Saturday, March 5, 2011

Damn! I thought I knew that!

I don’t know, but I like to think that the sentence “Damn! I thought I knew that!” is a kind of child, or grandchild of that one students use to answer to their moms: “Yes, mom.” when they ask the children: “Did you study for the test?”

We know, as parents and teachers that, most of the times, our children and our students are conscious that they really didn’t enough study for the test, and the final mark, in fact, is absolutely no surprise, neither for students, neither for parents; but sometimes it is really a surprise for everyone.
Some students have always been good students, always having good school marks, always preparing the tests in a satisfying manner. They also answer moms they've already enough studied. It’s why the moment teachers give them back the work with the negative evaluation is their turn to become completely stuck with the unexpected school mark. 
I really believe this kind of learning situations is relative, no matter if in a very far degree, of that one Ken Robinson tells us in the very beginning of his “The Element”:
A few years ago, I heard a wonderful story, which I'm very fond of telling. An elementary school teacher was giving a drawing class to a group of six-year-old children. At the back of the classroom sat a little girl who normally didn't pay much attention in school. In the drawing class she did. For more than twenty minutes, the girl sat with her arms curled around her paper, totally absorbed in what she was doing. The teacher found this fascinating. Eventually, she asked the girl what she was drawing. Without looking up, the girl said, 'I'm drawing a picture of God.' Surprised, the teacher said, 'But nobody knows what God looks like.' The girl said, 'They will in a minute.' I love this story because it reminds us that young children are wonderfully confident in their own imaginations. [The underline stands for our responsibility] Most of us lose this confidence as we grow up. Ask a class of first graders which of them thinks they're creative and they'll all put their hands up. Ask a group of college seniors this same question and most of them won't.
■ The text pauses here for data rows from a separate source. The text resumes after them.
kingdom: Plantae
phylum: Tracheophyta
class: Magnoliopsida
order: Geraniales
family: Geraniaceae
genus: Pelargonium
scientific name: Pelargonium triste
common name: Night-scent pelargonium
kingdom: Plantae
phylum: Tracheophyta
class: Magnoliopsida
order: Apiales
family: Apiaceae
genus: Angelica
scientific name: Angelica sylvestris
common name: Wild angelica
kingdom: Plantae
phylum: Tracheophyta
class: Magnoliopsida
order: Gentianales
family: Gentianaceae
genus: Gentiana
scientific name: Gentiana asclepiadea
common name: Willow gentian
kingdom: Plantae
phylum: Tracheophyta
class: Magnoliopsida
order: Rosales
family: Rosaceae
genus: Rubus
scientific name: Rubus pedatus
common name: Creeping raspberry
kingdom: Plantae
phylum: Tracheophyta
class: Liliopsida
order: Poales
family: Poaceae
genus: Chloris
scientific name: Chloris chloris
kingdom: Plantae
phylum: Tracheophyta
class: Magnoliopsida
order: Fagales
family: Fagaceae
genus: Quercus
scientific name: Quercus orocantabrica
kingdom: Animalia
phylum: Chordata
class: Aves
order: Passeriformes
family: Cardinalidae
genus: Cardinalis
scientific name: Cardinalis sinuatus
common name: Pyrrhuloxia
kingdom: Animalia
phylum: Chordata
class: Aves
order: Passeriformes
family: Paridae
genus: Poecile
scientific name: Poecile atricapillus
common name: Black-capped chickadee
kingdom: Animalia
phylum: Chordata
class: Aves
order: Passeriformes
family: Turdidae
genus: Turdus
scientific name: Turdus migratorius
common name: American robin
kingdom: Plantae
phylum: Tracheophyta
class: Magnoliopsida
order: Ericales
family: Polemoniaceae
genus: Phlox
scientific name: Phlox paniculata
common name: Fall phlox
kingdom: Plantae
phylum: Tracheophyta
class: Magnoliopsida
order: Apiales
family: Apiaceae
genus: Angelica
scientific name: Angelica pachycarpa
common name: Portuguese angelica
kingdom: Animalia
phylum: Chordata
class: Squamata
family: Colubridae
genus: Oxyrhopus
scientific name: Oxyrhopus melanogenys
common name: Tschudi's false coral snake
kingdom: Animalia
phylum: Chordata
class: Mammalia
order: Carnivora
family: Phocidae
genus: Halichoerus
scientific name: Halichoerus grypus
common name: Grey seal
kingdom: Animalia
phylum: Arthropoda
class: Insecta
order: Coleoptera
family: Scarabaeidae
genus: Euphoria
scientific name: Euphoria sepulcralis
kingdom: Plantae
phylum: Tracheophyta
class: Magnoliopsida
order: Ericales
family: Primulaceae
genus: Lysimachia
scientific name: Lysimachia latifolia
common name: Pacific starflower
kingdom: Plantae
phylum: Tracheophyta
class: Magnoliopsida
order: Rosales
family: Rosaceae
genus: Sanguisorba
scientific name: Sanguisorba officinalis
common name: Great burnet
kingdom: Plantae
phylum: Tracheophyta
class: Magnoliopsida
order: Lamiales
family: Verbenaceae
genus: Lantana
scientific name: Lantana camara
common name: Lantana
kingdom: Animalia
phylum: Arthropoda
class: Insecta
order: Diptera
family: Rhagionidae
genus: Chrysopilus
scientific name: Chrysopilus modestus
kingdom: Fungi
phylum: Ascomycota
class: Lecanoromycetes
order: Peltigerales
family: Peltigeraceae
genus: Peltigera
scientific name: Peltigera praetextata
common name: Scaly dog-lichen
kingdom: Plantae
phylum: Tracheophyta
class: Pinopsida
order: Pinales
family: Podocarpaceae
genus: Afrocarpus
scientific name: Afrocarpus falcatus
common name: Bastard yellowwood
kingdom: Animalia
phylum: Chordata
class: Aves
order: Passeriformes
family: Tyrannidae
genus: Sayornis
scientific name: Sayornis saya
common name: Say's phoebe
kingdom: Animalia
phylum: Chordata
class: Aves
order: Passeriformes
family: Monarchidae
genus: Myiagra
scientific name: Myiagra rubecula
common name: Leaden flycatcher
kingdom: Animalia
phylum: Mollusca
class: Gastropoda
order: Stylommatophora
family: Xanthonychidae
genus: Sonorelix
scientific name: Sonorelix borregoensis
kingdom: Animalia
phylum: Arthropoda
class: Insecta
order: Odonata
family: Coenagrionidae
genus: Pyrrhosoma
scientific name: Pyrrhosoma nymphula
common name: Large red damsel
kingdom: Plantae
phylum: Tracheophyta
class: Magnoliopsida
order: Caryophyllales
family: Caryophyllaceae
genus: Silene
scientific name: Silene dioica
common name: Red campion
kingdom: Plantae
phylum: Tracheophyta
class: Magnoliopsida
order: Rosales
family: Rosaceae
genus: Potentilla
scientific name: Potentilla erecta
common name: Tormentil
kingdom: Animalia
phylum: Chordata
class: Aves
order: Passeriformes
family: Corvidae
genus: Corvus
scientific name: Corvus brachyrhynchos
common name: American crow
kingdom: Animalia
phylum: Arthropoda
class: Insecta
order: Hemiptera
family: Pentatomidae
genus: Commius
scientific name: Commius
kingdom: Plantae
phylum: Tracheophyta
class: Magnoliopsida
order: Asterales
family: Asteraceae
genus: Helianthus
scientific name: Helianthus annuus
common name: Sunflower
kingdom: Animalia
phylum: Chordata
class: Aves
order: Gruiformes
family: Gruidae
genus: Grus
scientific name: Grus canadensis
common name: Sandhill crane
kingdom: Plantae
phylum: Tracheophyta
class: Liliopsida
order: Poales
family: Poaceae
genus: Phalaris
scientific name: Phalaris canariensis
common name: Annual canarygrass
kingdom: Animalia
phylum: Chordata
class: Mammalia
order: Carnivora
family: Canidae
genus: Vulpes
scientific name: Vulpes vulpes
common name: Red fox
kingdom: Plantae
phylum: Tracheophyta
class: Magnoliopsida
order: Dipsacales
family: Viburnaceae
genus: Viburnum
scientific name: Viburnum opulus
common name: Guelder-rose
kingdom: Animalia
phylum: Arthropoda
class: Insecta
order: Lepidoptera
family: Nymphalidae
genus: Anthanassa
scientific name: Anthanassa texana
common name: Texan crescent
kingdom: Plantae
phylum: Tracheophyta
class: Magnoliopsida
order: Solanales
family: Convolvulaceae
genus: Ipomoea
I believe passionately that we are all born with tremendous natural capacities, and that we lose touch with many of them as we spend more time in the world. Ironically, one of the main reasons this happens is education. The result is that too many people never connect with their true talents and therefore don't know what they're really capable of achieving. In that sense, they don't know who they really are. in Robinson, K. and Aronica, L. (2009). The element. How finding your passion changes everything, p. xi. New York: Penguin Group.